* [Extrait]:
L’accession d’Avigdor Lieberman à un poste stratégique en Israël a démasqué l’opposition factice entre "gauche" et "droite" dans ce pays, en mettant en évidence le fait que l’élite gouvernante consensuelle israélienne est toujours en accord avec les objectifs sionistes, ce qui écarte toute possibilité d’un quelconque processus de paix crédible dans un futur prévisible et condamne la "paix" et la "gauche" à demeurer les vœux pieux qu’elles n’ont jamais cessé d’être depuis la création de l’Etat juif, dans l’attente qu’une puissante intervention militaire extérieure puisse imposer la désionisation indispensable à un authentique processus de paix.
La ligne de séparation entre la « droite » et la « « gauche » » israéliennes, en matière de prérogatives de recherche de la paix avec les Arabes, dont les Palestiniens, est trop mince pour qu’on puisse la considérer comme initiatrice d’une quelconque paix ; c’est la raison pour laquelle la recherche de la paix va conserver son caractère illusoire et dilatoire.
Le domaine contesté, qui a été bien trop longtemps réduit aux territoires occupés par Israël en 1967, s’est érodé du fait que tant la droite que la gauche en sont arrivées à la conclusion que le seul cadre internationalement accepté permettant de garantir la sécurité d’Israël s’inscrit dans la « vision » d’une « solution à deux Etats ».

* [Exercices]:
1. D'après l'extrait sur la gauche et la droite israéliennes, à quoi le domaine contesté a-t-il été trop longtemps réduit ?
2. Prolongez le texte sur la gauche et la droite israéliennes en reprenant juste après sa dernière phrase.

* [Données enregistrées]:
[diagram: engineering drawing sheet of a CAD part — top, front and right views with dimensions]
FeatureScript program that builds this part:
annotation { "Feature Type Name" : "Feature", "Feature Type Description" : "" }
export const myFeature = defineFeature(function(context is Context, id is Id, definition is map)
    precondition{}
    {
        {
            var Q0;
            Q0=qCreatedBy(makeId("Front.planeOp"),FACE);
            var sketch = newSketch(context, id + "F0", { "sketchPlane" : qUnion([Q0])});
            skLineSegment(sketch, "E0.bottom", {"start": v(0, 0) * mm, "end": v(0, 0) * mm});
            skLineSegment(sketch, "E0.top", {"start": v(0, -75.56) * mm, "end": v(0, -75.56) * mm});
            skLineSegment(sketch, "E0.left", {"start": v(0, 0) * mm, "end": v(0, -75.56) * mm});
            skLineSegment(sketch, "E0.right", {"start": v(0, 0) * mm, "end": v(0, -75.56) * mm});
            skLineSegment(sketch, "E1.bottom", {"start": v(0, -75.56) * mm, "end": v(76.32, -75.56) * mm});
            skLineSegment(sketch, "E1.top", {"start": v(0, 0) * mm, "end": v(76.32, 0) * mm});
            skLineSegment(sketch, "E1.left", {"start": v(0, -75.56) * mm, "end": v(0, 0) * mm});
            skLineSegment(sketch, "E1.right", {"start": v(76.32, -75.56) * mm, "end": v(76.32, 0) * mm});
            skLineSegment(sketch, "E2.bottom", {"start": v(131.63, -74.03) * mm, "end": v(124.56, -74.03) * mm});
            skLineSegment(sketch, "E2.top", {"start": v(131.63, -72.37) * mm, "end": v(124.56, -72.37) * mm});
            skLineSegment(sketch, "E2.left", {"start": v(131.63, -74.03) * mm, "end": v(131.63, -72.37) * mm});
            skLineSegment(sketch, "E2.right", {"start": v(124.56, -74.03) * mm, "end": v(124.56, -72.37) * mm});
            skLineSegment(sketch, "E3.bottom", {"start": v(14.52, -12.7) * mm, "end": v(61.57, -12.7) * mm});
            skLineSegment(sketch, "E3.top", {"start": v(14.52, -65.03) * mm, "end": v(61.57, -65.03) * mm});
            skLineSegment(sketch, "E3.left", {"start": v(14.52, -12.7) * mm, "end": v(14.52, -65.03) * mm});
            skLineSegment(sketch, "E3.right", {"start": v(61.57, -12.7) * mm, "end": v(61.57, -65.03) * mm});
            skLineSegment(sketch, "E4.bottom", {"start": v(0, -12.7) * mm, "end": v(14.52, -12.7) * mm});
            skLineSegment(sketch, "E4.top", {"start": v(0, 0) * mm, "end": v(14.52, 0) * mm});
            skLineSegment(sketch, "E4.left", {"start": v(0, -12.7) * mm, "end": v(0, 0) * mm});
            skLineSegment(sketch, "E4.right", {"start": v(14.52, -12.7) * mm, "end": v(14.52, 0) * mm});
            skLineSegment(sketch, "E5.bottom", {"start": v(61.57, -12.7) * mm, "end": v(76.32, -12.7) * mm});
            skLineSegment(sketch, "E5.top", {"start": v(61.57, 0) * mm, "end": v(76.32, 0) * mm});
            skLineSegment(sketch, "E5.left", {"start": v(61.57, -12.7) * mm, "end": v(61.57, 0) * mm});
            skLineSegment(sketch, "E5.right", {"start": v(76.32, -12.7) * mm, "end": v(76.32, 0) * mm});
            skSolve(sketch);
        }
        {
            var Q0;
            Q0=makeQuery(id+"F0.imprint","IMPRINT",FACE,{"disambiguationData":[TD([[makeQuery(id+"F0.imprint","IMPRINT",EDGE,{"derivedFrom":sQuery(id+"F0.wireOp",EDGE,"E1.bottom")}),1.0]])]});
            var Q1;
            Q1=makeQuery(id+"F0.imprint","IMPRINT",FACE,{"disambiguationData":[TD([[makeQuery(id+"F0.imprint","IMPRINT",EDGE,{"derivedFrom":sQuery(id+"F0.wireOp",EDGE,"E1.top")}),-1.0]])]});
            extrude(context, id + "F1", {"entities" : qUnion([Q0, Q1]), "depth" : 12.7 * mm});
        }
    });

* [Réponses]:
1. Aux territoires occupés par Israël en 1967.

2.
Il n’est pas jusqu’à l’ancien Premier ministre comateux Ariel Sharon et Lieberman qui n’aient souscrit à cette « vision » [après avoir adjoint, toutefois, quatorze conditions supplémentaires à leur adhésion], laquelle « vision » est devenue la politique israélienne officielle.
Le Premier ministre actuel Ehud Olmert a souligné récemment que "la ligne de conduite politique fondamentale du gouvernement ne sera pas modifiée" avec l’admission à bord de Lieberman, et rien ne permet de réfuter cette affirmation d’Olmert au motif qu’elle serait fallacieuse, car un examen attentif révèle que Lieberman est un parfait représentant du spectre politique israélien consensuel…
L’Etat juif est en train de montrer sa véritable orientation et de dévoiler sa véritable identité, qui avait été cachée depuis sa création par des postures gauchisantes ert par une foire d’empoigne en apparence démocratique [pour la galerie] entre « gauche » et « droite ».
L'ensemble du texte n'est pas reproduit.